- What the exercise asks -
In the entries below, switch every "Computers" to "Machines" and leave the rest of each line unchanged.

+++

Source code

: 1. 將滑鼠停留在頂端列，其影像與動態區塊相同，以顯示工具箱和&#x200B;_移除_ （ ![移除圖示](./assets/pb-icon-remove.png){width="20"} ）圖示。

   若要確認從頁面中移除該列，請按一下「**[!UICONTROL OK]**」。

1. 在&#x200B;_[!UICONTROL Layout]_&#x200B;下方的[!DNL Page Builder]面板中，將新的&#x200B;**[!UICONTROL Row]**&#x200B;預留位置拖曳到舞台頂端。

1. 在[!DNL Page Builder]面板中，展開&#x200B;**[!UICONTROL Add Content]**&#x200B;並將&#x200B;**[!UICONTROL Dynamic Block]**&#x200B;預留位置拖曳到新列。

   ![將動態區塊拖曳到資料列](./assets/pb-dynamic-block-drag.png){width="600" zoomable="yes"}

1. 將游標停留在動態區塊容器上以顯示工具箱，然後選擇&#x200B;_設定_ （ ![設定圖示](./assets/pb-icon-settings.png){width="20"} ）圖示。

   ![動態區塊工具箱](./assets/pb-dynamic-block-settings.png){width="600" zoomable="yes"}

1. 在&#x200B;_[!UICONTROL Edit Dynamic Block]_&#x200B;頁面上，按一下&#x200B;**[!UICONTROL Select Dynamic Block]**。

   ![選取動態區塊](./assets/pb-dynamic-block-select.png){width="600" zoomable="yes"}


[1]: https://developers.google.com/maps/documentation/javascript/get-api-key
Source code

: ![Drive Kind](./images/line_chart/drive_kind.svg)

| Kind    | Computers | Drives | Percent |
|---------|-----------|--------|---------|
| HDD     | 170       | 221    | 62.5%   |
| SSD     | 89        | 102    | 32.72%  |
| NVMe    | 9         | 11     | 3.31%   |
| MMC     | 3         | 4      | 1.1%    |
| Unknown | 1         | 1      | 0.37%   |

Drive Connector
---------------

+++

- Solution to the problem -
Source code

: 1. 將滑鼠停留在頂端列，其影像與動態區塊相同，以顯示工具箱和&#x200B;_移除_ （ ![移除圖示](./assets/pb-icon-remove.png){width="20"} ）圖示。

   若要確認從頁面中移除該列，請按一下「**[!UICONTROL OK]**」。

1. 在&#x200B;_[!UICONTROL Layout]_&#x200B;下方的[!DNL Page Builder]面板中，將新的&#x200B;**[!UICONTROL Row]**&#x200B;預留位置拖曳到舞台頂端。

1. 在[!DNL Page Builder]面板中，展開&#x200B;**[!UICONTROL Add Content]**&#x200B;並將&#x200B;**[!UICONTROL Dynamic Block]**&#x200B;預留位置拖曳到新列。

   ![將動態區塊拖曳到資料列](./assets/pb-dynamic-block-drag.png){width="600" zoomable="yes"}

1. 將游標停留在動態區塊容器上以顯示工具箱，然後選擇&#x200B;_設定_ （ ![設定圖示](./assets/pb-icon-settings.png){width="20"} ）圖示。

   ![動態區塊工具箱](./assets/pb-dynamic-block-settings.png){width="600" zoomable="yes"}

1. 在&#x200B;_[!UICONTROL Edit Dynamic Block]_&#x200B;頁面上，按一下&#x200B;**[!UICONTROL Select Dynamic Block]**。

   ![選取動態區塊](./assets/pb-dynamic-block-select.png){width="600" zoomable="yes"}


[1]: https://developers.google.com/maps/documentation/javascript/get-api-key
Source code

: ![Drive Kind](./images/line_chart/drive_kind.svg)

| Kind    | Machines | Drives | Percent |
|---------|-----------|--------|---------|
| HDD     | 170       | 221    | 62.5%   |
| SSD     | 89        | 102    | 32.72%  |
| NVMe    | 9         | 11     | 3.31%   |
| MMC     | 3         | 4      | 1.1%    |
| Unknown | 1         | 1      | 0.37%   |

Drive Connector
---------------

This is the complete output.